- **Your goal**:
Copy exactly the lines of the records below, and only those lines, beginning with the line that contains "Asystent kierownika produkcji filmowej/te" and ending with the line that contains "Asystentka stomatologiczna".

- **Dataset**:
---+---
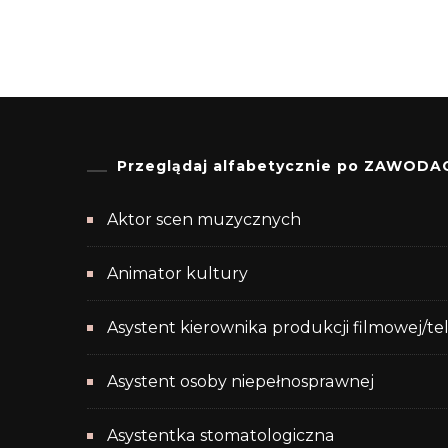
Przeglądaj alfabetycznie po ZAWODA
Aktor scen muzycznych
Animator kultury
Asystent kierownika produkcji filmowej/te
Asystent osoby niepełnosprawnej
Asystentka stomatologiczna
---+---
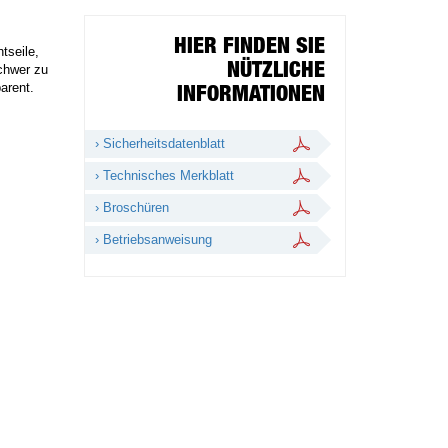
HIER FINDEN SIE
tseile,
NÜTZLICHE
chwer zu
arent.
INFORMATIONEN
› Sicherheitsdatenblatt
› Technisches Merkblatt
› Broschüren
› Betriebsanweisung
---+---
- **Response to this exercise**:
Asystent kierownika produkcji filmowej/te
Asystent osoby niepełnosprawnej
Asystentka stomatologiczna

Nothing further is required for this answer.